The state government claimed this is because the central government was yet to release the funds for it. “We have made several efforts to get the allotted funds from the central government but all in vain,” B.N. Singh, the state’s director, homeopathic medicines, told IANS.

“Due to the estranged relations between the state and the central government, the scheme could not be worked out as the central government is still to release funds for the scheme,” a senior health directorate official claimed, preferring anonymity to avoid any controversy.

The state government decided to implement the central government’s National Campaign on Homeopathy for Mother and Child Care (NCHMCC) last year after citing its success in Gujarat.

The scheme was launched in November 2007 by Union Health and Family Welfare Minister Anbumani Ramadoss in the national capital and subsequently in the state in February 2008. While launching the scheme, Ramadoss had stressed that there was a good homeopathy infrastructure in the country.

“There are 185 homeopathic colleges in the country and 33 of them offer postgraduate courses. There are around 217,000 registered homeopathic practitioners,” the health minister had said.

“It is necessary that the practitioners in particular be brought into this national campaign so that the message that there is effective and affordable homeopathic treatment can be effectively communicated,” Ramadoss had then said.

“We decided to launch NCHMCC (in Uttar Pradesh) after it showed good results in Gujarat,” Singh said.

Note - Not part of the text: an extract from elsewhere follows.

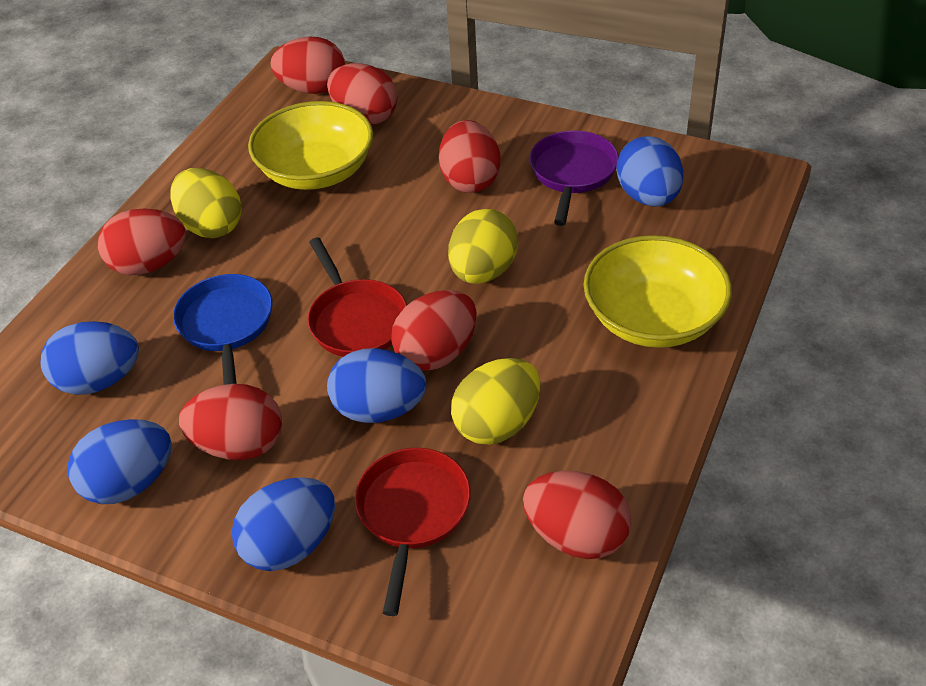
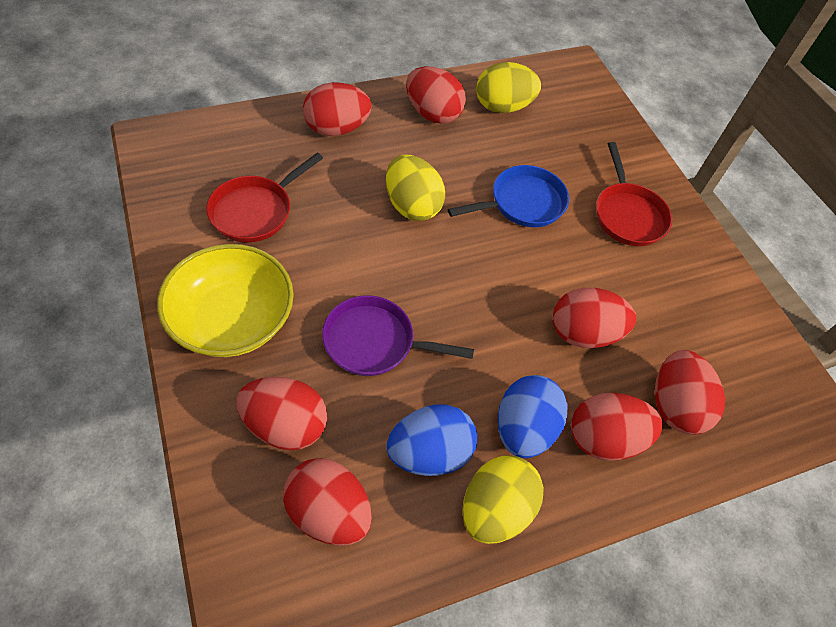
blue egg: 5 -> 2
yellow bowl: 2 -> 1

It was proved that if homeopathic medicines were administered timely to pregnant women it helped reduce complications at the time of delivery and also resulted in birth of healthy babies, he added.

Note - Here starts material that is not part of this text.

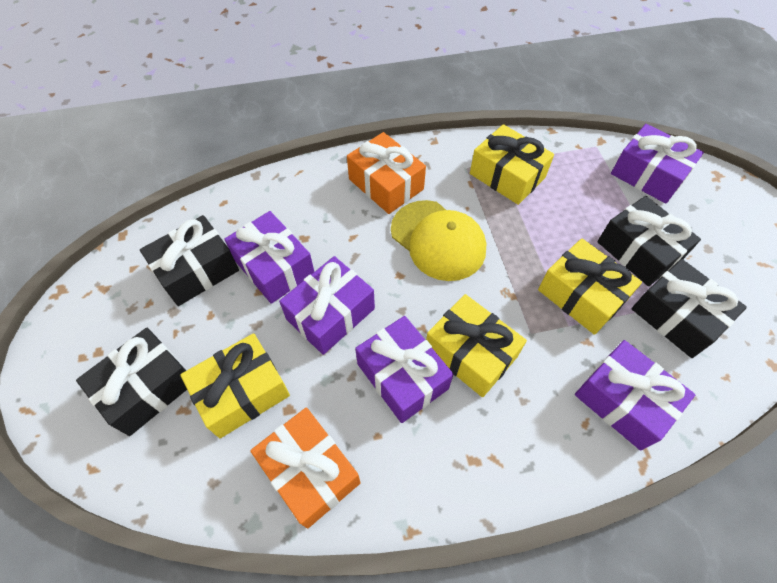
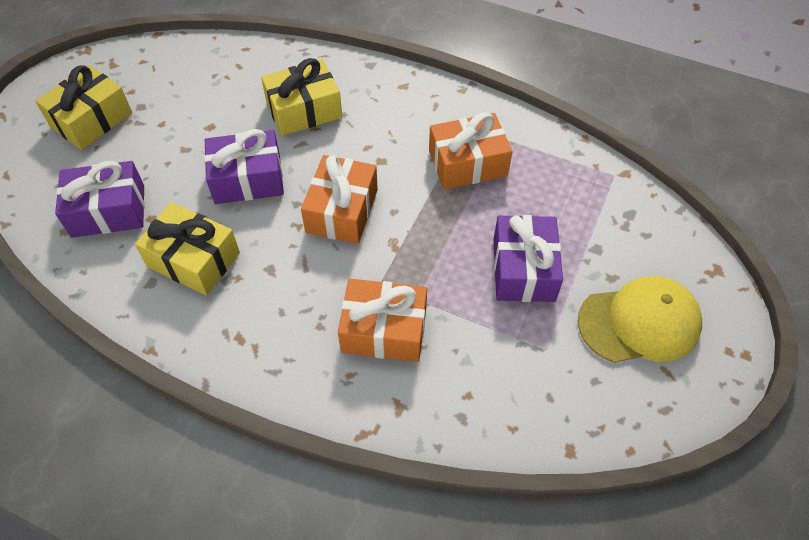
black gift: 4 -> 0
orange gift: 2 -> 3
purple gift: 5 -> 3
yellow gift: 4 -> 3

Intensive training programmes for officials and doctors of the homeopathic department were carried out and it was also decided that doctors from the allopathic and ayurvedic streams, along with the health workers of all government hospitals, will also be imparted similar training.

The trained doctors were to be provided with a kit of homeopathic medicines that were to be administered to pregnant women and newborns via extensive campaigns similar to the pulse polio drive.

However, things came to a standstill within a month and the state government has till now failed to launch even a single campaign.